Recherche
Chroniques
Beat Furrer et Marco Stroppa
Quelques jours après l’avant-première de Fama, le quatrième ouvrage scénique de Beat Furrer [lire notre chronique du 31 mai], Agora propose d’explorer un peu plus l’univers du compositeur suisse, à travers deux rendez-vous, ce samedi, le premier consistant en un approfondissement de Mademoiselle Else d’Arthur Schnitzler et le second en un concert chambriste assuré par l’ensemble Court-Circuit. Et c’est avec deux pièces déjà anciennes que s’ouvrait ce dernier, à 17h en l’Église des Billettes : Presto con fuoco de 1998 et Aer de 1991, l’une convoquant la flûte et le piano tandis que l’autre fut écrite pour clarinette, violoncelle et piano. La programmation d’un festival n’est pas chose aisée à mettre en place : dans un cas idéal, il aurait été souhaitable que cette édition commençât par un tel concert pour enchaîner ensuite l’opéra, et non l’inverse, tant les œuvres interprétées aujourd’hui en auraient éclairé l’écoute.
Dans Presto con fuoco, l’auditeur rencontre certains jeux sur le souffle entrelacés à des gammes fantasques, agrémentés du frottement des cordes comme de l’infime percussion du placement des doigts, autant de détournements qui renvoient à une sorte de choséité du déroulement artistique. C’est une virtuosité presque invisible que demande Aer, s’exprimant dans des nuances souvent infimes, une exigence à laquelle répondent plus qu’honorablement Pierre Dutrieu (clarinette), Alexis Descharmes (violoncelle) et Jean-Marie Cottet (piano).

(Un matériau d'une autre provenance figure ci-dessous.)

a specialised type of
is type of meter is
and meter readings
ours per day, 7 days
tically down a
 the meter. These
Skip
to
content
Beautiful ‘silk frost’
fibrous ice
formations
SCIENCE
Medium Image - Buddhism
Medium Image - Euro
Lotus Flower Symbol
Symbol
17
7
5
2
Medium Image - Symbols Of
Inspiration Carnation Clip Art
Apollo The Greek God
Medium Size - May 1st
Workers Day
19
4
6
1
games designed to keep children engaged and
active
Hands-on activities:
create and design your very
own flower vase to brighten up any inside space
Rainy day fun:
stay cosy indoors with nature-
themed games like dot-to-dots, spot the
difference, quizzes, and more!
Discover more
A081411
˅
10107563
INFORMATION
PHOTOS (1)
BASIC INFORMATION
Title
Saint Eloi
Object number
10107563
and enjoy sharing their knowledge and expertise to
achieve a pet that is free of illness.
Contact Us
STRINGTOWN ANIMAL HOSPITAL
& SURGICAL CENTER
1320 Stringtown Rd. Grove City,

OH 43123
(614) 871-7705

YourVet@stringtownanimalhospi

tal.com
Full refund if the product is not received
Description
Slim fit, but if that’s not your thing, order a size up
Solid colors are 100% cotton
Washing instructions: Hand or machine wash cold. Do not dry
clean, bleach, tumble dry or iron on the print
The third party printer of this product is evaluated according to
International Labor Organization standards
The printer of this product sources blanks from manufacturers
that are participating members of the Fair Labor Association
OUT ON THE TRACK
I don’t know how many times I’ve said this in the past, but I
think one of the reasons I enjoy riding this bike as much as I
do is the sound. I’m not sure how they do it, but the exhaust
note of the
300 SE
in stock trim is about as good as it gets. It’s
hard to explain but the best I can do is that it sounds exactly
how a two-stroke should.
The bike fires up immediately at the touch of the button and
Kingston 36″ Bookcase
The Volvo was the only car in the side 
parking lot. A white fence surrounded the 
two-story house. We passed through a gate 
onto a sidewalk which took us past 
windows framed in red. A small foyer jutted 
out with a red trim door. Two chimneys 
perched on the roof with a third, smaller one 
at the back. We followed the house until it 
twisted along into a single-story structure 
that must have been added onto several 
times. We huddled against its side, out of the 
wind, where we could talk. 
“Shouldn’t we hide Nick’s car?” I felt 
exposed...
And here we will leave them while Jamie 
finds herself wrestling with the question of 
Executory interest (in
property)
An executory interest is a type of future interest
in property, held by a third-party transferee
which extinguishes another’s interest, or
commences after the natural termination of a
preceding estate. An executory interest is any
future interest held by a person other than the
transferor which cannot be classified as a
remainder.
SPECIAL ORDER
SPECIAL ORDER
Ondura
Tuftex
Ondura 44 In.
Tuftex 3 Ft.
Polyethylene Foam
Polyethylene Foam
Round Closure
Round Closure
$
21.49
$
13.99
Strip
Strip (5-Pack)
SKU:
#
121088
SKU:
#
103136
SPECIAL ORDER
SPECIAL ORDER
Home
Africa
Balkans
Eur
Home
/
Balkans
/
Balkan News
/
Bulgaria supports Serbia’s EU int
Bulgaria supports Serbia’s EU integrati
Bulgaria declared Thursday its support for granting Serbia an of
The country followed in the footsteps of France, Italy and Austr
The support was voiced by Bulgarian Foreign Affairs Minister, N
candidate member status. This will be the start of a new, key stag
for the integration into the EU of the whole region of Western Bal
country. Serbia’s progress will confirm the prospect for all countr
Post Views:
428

La suite se veut italienne, avec La coquille de l’escargot, écrit pour flûte et piano par le vénitien Mauro Lanza en 1996, puis Etwas Ruhiger im Ausdruck de Franco Donatoni (quintette de 1967). De cette dernière pièce, on gardera le souvenir d’une lecture précise, sous la direction attentive et prudente de Renaud Déjardin.
De même entendions-nous lundi soir la création française de I will not kiss your f…ing flag de Marco Stroppa, le compositeur poursuivant ses recherches en électronique de chambre avec cet opus pour trombone augmenté, générateur de trajectoires sonores imaginaires, confié à la grande maîtrise de Benny Sluchin – à qui l’on dut, il y a quelques années, la création des deux versions de From Needle’s eye (1996 et 1999)– et à la science de Serge Lemouton qui conçut avec Stroppa le système Chroma pour contrôler la transformation des sons de l’instruments. C’est à partir d’un vers d’un poème farouchement antimilitariste de Cummings (1931) que fut imaginé la métrique de l’œuvre, dans une inspiration à la fois musicale et politique.
Cette soirée à La Maroquinerie croisait les genres, puisqu’elle s’achevait dans un moment de jazz partagé avec l’Yves Robert Trio et son programme La tendresse.